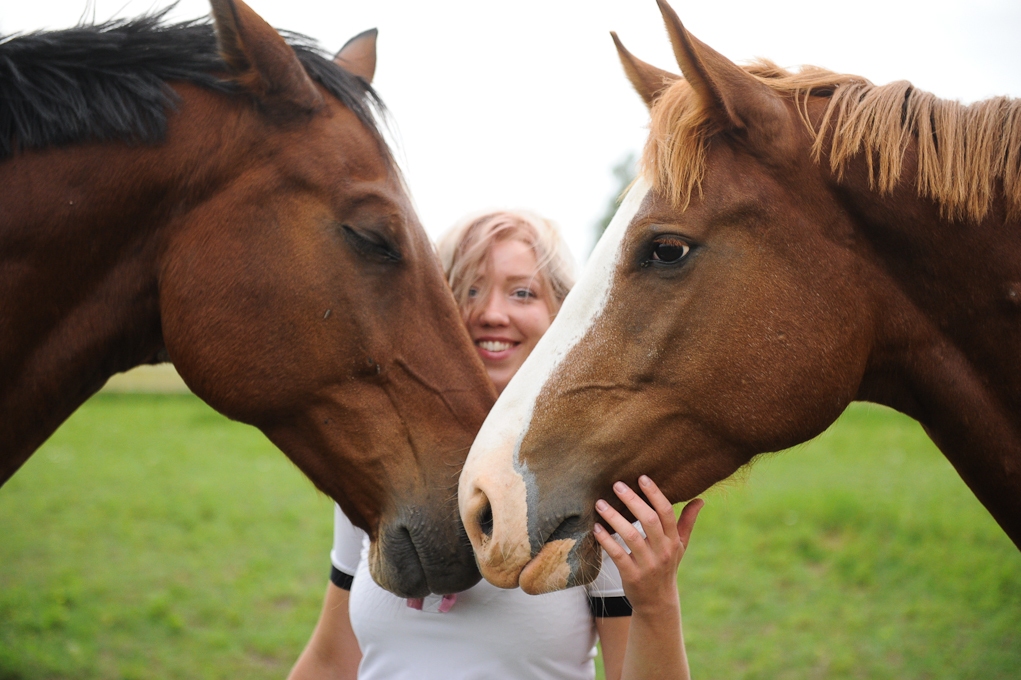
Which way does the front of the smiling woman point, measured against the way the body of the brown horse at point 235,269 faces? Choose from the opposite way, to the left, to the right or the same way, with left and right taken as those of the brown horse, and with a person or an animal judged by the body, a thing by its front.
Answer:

####

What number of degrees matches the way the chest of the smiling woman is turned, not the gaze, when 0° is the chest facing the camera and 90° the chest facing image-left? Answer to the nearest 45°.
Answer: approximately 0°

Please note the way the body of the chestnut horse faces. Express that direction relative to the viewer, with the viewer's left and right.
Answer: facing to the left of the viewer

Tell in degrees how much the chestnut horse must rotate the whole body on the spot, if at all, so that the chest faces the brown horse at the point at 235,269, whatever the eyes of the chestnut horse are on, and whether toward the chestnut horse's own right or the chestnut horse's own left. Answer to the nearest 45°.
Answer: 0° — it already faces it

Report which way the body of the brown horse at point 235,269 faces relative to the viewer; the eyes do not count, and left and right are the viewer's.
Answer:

####

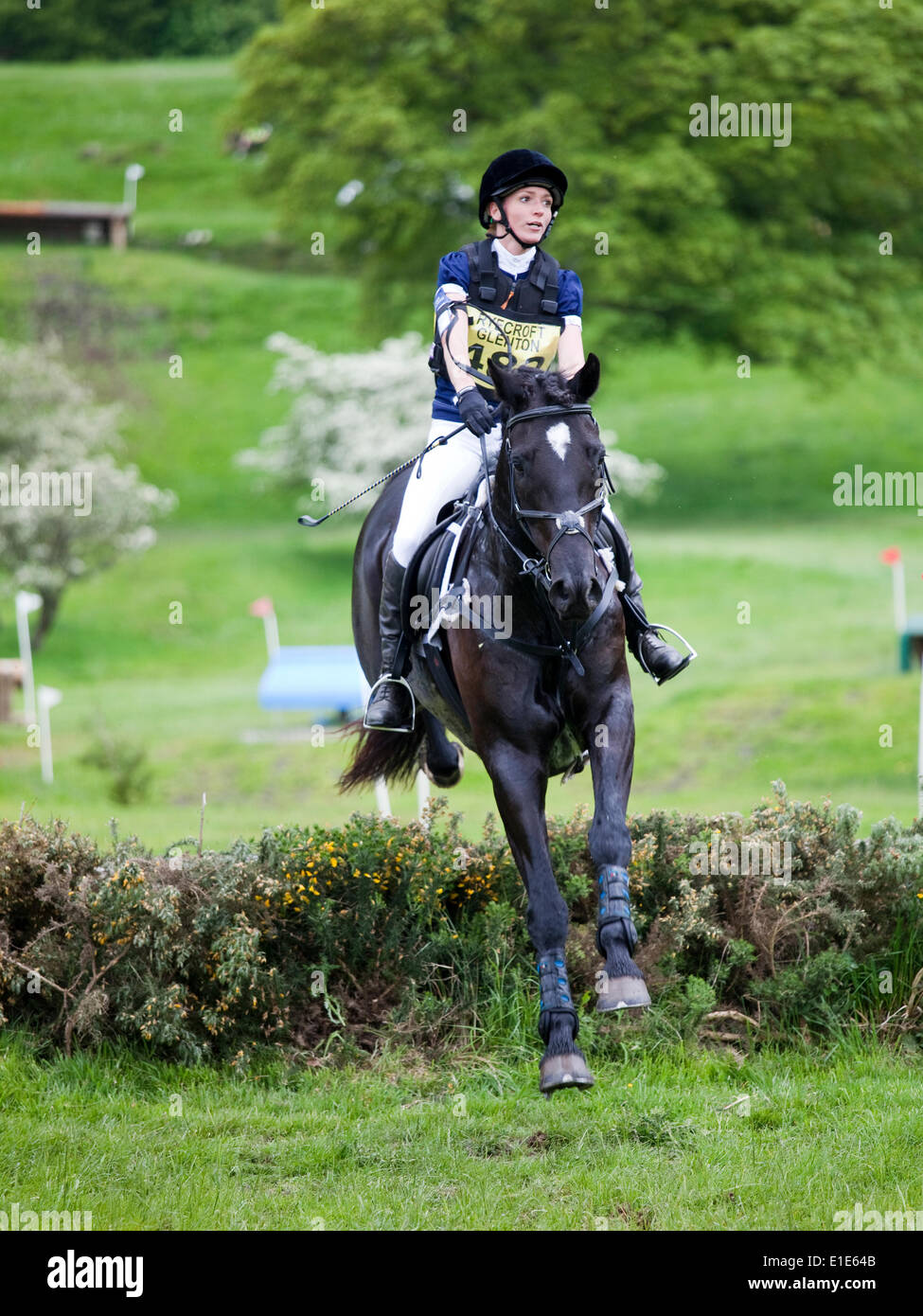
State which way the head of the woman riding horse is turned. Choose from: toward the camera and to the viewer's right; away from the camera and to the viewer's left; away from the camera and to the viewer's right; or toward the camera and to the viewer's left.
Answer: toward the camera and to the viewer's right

####

• Brief
Start at the line containing "Please note the" and end after the line containing "Answer: 0° — it already faces it", and reproduce those lines exactly as they appear in the records.

• Completed task
Please note the way the body of the chestnut horse faces. Express that direction relative to the viewer, with the viewer's left and right.
Answer: facing to the left of the viewer

Tell in degrees how much the chestnut horse must rotate the whole body on the spot, if at all, so that the chest faces the brown horse at the point at 235,269, whatever the eyes of the chestnut horse are on, and whether toward the chestnut horse's own right or the chestnut horse's own left. Answer to the nearest 45°.
Answer: 0° — it already faces it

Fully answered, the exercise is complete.